An entire degree kelvin? I manually decrease the margins down to fractions of a kelvin. These ships aught to melt down if you shine a flashlight on the radiators.
I think the weapons/engines, assuming assembled and explicitly used in space would be viable, probably.
I have to say I can't agree with this. For one, materials will loose strength with temperature. That already invalidates a lot of designs.
Regarding engines specifically, the game assumes a perfectly uniform flow of propellant. So it doesn't simulates inevitable vibrations. If you think those only happen in atmosphere, watch any SpaceX launch videos and you will find that their second stage engines vibrate even above 150 km altitude.

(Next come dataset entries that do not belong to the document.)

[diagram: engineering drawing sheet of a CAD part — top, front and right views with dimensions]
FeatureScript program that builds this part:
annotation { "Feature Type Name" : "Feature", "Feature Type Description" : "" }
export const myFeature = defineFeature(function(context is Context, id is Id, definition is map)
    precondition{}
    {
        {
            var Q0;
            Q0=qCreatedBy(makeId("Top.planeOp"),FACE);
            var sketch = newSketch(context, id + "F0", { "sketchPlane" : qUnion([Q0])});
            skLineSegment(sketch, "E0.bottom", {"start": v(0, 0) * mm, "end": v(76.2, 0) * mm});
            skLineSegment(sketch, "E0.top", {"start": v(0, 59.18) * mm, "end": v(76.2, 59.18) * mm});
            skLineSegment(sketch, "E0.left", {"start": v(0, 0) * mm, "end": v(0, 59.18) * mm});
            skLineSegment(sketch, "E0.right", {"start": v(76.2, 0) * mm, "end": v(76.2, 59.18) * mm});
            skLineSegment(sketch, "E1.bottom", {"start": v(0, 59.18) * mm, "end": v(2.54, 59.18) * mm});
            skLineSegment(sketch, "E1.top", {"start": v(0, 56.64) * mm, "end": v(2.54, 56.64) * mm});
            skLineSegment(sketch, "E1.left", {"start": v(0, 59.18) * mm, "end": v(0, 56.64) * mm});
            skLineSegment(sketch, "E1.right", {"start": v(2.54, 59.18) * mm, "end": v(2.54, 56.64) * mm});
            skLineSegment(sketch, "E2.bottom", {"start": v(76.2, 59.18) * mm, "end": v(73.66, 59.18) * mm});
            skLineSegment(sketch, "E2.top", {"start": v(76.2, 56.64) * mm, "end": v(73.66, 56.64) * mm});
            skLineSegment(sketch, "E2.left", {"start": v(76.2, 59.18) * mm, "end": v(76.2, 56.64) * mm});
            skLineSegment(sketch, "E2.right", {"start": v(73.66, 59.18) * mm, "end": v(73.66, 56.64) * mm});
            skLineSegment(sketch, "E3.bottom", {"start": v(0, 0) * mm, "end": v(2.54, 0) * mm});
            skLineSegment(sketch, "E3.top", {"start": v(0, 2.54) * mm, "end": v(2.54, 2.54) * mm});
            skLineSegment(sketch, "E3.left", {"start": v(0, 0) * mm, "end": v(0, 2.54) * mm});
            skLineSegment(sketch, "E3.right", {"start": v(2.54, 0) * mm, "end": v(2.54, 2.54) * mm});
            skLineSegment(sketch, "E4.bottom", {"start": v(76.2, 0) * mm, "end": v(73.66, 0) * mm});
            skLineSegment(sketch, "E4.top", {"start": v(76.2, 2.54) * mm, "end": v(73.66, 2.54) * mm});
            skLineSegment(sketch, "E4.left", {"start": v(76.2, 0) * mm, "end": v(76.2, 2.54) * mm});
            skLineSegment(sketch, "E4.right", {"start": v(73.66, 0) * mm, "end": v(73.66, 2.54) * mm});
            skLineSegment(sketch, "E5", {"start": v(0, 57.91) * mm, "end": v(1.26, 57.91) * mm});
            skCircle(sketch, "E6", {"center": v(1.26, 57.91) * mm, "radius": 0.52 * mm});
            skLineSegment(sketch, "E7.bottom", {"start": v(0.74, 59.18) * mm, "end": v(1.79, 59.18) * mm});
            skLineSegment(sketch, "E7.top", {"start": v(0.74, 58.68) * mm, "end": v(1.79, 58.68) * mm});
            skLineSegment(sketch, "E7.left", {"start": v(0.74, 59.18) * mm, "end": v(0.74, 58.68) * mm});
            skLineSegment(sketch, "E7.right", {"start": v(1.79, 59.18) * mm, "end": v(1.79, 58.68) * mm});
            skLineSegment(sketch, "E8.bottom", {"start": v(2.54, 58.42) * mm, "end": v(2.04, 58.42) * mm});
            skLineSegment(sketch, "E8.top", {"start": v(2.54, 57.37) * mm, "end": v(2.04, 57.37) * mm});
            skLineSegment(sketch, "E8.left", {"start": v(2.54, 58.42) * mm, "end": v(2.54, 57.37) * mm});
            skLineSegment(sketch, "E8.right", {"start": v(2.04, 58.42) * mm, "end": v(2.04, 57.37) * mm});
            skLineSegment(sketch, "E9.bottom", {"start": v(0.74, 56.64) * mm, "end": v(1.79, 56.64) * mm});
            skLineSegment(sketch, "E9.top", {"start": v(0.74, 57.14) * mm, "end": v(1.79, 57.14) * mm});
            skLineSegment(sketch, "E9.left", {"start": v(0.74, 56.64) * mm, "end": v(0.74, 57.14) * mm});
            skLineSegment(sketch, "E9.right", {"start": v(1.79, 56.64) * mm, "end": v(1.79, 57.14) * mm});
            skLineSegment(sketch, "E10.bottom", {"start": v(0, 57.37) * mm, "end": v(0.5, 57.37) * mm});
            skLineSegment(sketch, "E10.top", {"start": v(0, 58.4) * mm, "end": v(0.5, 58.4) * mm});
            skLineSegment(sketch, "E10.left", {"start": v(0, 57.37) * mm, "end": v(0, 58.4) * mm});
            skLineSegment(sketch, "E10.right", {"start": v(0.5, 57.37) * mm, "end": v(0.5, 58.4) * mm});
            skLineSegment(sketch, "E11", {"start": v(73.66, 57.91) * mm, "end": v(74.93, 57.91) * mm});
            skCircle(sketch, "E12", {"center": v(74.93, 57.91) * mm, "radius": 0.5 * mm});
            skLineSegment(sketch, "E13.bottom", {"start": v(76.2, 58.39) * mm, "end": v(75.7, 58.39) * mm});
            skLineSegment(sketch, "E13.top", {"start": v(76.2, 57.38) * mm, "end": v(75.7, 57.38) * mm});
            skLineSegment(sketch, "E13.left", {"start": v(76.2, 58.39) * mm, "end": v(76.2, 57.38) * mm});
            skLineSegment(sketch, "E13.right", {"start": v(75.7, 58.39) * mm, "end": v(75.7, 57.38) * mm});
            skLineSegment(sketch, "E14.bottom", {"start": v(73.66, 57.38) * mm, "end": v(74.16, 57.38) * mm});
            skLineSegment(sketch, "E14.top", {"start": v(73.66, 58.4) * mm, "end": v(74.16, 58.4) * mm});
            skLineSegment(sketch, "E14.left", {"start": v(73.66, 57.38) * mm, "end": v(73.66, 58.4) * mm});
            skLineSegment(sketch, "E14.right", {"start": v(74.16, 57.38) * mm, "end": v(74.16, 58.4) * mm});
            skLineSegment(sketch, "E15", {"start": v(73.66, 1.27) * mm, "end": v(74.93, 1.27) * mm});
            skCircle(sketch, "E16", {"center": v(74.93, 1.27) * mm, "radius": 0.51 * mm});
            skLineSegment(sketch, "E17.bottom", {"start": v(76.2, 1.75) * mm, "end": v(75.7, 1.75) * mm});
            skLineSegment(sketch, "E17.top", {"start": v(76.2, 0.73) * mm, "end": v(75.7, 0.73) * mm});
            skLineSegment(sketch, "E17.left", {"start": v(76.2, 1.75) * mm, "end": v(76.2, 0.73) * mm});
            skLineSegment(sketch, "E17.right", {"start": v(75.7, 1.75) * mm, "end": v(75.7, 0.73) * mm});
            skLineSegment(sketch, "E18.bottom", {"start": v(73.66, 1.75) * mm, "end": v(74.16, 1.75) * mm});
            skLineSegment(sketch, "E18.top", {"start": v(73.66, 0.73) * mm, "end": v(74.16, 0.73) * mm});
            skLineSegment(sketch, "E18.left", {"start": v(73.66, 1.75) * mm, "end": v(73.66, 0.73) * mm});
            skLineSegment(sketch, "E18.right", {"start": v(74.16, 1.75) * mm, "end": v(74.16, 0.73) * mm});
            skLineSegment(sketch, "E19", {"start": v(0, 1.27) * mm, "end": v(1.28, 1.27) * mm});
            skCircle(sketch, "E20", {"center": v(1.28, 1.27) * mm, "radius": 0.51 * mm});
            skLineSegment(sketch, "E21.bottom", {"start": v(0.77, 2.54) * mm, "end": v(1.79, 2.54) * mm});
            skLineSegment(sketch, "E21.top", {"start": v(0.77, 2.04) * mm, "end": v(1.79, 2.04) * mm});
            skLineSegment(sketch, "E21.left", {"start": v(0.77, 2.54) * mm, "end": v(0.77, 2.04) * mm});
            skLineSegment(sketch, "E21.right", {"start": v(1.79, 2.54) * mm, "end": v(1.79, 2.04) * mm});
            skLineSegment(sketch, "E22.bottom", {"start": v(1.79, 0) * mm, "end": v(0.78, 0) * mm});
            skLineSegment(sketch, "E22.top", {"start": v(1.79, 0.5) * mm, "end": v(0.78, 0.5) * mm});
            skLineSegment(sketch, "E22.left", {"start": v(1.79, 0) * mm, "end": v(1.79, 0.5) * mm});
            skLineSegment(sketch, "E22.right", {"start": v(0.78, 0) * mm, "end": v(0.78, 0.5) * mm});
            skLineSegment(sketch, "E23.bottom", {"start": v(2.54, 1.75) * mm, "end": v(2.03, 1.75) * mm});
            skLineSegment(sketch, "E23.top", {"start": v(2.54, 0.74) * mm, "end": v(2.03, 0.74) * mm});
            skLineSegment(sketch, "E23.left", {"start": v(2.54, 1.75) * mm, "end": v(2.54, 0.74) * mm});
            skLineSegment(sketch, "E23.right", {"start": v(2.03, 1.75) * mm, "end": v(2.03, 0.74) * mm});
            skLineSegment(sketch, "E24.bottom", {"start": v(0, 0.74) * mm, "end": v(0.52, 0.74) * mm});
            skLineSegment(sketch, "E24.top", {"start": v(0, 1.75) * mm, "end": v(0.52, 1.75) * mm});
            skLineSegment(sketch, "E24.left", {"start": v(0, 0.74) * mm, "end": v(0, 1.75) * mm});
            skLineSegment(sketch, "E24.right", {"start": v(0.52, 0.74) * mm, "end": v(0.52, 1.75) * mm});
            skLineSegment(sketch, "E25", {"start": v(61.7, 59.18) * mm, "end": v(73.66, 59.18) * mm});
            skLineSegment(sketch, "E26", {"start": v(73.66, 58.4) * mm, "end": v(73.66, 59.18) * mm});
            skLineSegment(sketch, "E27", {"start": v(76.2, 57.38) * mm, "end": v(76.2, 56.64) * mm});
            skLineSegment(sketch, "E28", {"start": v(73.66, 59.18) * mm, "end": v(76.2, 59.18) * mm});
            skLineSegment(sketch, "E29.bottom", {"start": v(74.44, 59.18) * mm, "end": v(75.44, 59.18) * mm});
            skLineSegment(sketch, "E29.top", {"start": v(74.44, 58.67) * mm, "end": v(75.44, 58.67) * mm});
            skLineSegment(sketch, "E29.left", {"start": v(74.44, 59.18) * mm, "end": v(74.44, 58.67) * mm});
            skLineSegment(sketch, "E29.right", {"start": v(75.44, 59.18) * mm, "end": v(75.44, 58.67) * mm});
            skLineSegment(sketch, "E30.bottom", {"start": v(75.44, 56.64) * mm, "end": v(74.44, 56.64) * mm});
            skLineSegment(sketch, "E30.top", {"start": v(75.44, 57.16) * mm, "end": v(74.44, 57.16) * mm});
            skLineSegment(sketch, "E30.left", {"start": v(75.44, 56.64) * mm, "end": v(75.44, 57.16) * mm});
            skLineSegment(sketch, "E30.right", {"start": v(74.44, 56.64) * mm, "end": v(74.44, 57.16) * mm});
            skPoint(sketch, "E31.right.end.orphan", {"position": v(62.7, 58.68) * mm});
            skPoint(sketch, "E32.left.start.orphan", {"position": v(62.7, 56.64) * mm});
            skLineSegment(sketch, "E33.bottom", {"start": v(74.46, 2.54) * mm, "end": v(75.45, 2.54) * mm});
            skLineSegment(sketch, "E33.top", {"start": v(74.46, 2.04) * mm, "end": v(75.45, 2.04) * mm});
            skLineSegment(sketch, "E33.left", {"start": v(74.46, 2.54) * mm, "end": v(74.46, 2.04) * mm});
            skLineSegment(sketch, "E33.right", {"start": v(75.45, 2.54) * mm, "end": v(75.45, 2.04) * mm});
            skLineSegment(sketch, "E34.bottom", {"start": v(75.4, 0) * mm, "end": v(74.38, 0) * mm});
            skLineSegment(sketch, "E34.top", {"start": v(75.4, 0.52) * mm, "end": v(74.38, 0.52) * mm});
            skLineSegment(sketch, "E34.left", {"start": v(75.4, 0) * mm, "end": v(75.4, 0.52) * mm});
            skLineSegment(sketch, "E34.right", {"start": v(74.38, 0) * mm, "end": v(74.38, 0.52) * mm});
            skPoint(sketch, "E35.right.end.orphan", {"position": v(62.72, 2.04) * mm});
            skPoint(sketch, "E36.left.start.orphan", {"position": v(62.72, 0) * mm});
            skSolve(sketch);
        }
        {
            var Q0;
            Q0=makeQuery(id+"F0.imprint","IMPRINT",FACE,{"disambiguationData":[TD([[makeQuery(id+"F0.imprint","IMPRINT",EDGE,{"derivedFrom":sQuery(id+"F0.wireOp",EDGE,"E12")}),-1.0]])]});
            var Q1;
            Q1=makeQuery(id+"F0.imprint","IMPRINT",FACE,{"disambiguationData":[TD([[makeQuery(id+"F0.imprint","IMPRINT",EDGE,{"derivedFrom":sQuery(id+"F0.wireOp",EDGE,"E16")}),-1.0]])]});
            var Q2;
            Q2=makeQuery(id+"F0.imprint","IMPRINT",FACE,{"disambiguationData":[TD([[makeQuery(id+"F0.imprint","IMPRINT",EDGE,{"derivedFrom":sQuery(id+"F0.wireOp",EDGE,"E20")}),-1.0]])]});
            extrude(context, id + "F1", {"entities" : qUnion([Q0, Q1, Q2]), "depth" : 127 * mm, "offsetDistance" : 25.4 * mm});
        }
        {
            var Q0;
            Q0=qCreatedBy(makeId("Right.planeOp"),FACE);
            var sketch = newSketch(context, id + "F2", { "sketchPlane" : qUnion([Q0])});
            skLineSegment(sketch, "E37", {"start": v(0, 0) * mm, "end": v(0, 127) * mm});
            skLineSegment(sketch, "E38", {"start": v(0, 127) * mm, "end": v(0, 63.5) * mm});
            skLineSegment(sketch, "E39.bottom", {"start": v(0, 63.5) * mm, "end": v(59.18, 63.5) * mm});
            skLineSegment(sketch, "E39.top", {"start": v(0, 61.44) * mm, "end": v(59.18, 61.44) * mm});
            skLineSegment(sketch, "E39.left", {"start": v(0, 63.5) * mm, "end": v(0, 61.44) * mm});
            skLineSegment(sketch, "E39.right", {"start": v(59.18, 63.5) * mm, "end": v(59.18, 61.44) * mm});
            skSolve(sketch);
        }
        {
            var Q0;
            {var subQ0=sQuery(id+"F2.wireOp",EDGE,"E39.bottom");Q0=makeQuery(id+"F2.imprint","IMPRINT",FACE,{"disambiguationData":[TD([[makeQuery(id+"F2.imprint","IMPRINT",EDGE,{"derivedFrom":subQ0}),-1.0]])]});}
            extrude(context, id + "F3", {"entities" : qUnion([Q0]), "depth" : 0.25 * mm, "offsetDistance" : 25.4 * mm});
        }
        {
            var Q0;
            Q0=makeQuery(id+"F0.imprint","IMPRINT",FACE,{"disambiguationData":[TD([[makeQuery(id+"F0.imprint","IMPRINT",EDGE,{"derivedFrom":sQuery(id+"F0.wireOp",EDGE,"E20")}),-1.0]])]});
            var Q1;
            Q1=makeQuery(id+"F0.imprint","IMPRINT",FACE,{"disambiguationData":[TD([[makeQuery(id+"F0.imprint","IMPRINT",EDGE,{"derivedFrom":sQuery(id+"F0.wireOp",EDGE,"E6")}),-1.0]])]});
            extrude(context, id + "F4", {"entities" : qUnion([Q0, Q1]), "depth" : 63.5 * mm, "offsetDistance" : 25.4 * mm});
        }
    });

And what happens when you gimbal your engine? Right, it puts non-uniform pressure on the nozzle as long as angular acceleration is not zero.
For weapons, gradual degradation in material properties from multiple firings is not modeled. If your gun is able to fire one round, it is able to fire indefinitely. Some gun designs use very thin flat discs as projectiles to keep their mass down. Such projectiles would tumble and crumble in the barrel because the latter does not have a perfect frictionless surface. Projectiles with payload were not shattering as they should last time I tried it.
I could list a lot more problems like these, but I hope that is enough to illustrate that no, many CoaDE designs would not be perfectly viable in vacuum.
I think the weapons/engines, assuming assembled and explicitly used in space would be viable, probably.
I bet they wouldn't. The game does not model at all many key factors that would be critical IRL, like materials weakening as they approach melting temperature, and even beyond that the game has bugs and approximations that can lead to nonphysical results, see resistojets violating conservation of energy
I think the weapons/engines, assuming assembled and explicitly used in space would be viable, probably.
I bet they wouldn't. The game does not model at all many key factors that would be critical IRL, like materials weakening as they approach melting temperature, and even beyond that the game has bugs and approximations that can lead to nonphysical results, see resistojets violating conservation of energy
IIRC, that was due to dissociation of the propellant.
I bet they wouldn't. The game does not model at all many key factors that would be critical IRL, like materials weakening as they approach melting temperature, and even beyond that the game has bugs and approximations that can lead to nonphysical results, see resistojets violating conservation of energy
IIRC, that was due to dissociation of the propellant.
Our hypervelocity sandcasters would do little in an atmosphere.
Our aggressively optimized nozzles would catch fire in atmosphere.
Said nozzles would not function at significant pressure (as in atmosphere)
Our rocket engines would require large amounts of weapons grade nuclear fuel.
Our systems run at temperatures that cause 99.9% of known materials to melt and/or catch fire in atmosphere.
Our safety margins are usually 'lol 10k' and would be implausibly difficult to render safe in an atmosphere with wind and other temp fluctuations.
God that sounds so fucking metal though, like the whole time we were basically running war-hammer 40k orc ships, fucking nuclear chariots verging on meltdown and critical failure
IIRC, that was due to dissociation of the propellant.
I wonder... Is dissociation that powerful?
Possibly. Dissociation of Metallized Hydrogen, for example, is more energetic than standard (i.e. NERVA) nuclear rocketry. Of course, I doubt hydrocarbons are quite as energetic, otherwise a fuel tanker would have yield in the hundreds of tonnes and if terrorists realized this we'd be super fucked.